Using the entries below, output each line exactly from the first through the one that contains "pinky dip: (281, 269)".

- Opening Delimiter -

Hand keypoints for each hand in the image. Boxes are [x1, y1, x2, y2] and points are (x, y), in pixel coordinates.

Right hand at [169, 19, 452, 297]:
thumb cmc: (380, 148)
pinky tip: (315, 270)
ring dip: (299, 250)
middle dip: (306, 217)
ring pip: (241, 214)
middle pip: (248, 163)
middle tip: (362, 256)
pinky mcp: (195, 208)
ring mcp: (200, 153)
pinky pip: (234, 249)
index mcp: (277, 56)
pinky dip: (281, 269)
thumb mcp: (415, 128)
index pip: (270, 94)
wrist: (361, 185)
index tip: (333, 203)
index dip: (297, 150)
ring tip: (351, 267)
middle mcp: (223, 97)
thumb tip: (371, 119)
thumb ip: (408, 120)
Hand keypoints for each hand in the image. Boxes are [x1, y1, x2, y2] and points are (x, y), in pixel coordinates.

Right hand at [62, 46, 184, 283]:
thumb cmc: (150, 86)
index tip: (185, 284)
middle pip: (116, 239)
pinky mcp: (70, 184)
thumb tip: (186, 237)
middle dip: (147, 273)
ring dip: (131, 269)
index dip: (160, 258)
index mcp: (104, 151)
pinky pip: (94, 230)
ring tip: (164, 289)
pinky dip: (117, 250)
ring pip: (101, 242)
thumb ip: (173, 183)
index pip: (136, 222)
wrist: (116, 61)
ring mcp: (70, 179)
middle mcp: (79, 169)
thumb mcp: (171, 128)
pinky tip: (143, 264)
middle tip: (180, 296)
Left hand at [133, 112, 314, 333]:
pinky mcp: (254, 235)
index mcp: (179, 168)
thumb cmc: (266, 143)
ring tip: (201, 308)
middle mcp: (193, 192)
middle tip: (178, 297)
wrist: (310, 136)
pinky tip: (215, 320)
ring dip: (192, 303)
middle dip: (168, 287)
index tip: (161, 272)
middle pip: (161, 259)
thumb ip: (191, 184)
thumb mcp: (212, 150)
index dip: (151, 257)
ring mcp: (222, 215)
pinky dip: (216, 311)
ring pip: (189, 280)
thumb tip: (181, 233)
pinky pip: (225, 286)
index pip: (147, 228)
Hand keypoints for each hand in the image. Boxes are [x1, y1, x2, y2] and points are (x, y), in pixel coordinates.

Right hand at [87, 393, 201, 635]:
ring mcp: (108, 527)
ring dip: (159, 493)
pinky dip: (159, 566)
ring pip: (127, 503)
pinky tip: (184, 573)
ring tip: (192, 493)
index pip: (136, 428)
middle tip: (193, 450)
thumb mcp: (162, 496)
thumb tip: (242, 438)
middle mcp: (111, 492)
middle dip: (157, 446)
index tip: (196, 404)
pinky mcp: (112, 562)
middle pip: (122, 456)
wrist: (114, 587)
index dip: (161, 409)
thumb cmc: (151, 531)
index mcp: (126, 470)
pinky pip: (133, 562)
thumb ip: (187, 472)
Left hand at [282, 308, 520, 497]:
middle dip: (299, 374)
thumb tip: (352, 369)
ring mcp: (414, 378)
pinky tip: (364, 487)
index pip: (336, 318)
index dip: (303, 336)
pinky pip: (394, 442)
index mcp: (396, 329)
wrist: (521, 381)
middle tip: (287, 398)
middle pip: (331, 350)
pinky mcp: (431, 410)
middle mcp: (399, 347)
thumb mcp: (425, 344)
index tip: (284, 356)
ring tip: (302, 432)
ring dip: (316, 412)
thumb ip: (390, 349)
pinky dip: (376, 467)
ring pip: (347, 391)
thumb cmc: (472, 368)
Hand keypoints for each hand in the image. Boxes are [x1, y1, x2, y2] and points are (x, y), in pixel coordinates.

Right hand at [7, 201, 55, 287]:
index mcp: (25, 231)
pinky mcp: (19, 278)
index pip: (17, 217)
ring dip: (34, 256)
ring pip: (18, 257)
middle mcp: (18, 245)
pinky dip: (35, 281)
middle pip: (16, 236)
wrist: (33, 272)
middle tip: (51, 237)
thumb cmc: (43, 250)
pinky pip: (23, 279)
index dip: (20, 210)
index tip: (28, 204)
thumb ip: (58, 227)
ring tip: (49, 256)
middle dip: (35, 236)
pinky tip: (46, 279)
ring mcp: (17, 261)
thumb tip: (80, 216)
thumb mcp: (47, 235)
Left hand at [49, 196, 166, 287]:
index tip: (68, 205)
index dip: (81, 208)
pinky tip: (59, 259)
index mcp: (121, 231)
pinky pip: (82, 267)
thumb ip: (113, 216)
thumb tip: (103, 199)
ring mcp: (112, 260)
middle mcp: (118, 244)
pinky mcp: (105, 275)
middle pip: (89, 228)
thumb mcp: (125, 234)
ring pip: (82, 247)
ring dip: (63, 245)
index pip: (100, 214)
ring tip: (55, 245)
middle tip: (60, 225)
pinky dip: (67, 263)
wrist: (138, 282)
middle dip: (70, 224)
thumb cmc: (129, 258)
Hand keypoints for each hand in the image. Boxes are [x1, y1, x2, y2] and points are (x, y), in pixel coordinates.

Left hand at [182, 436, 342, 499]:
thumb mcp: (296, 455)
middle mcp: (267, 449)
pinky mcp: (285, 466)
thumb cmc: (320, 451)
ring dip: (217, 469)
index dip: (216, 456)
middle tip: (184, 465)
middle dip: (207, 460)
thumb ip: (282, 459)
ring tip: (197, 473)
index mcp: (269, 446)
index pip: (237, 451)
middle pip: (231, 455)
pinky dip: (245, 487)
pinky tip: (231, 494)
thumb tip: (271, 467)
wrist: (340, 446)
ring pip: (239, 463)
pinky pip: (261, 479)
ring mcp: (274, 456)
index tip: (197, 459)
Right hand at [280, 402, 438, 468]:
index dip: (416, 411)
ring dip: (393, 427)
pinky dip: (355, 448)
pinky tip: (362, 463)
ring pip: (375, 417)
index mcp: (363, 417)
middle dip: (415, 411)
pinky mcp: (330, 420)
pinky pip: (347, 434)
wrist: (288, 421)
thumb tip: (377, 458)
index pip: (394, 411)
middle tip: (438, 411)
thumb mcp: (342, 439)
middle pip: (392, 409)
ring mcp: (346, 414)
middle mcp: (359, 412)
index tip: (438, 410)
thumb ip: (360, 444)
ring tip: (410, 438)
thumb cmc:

- Closing Delimiter -

# [RESULT OF THE TASK]
Hand keypoints for each hand in the image. Boxes are [x1, y1, x2, y2] and points are (x, y), in pixel coordinates.

Right hand at [169, 19, 452, 297]:
thumb cmc: (380, 148)
pinky tip: (315, 270)
ring dip: (299, 250)
middle dip: (306, 217)
ring pip: (241, 214)
middle pip: (248, 163)
middle tip: (362, 256)
pinky mcp: (195, 208)
ring mcp: (200, 153)
pinky pip: (234, 249)
index mcp: (277, 56)
pinky dip: (281, 269)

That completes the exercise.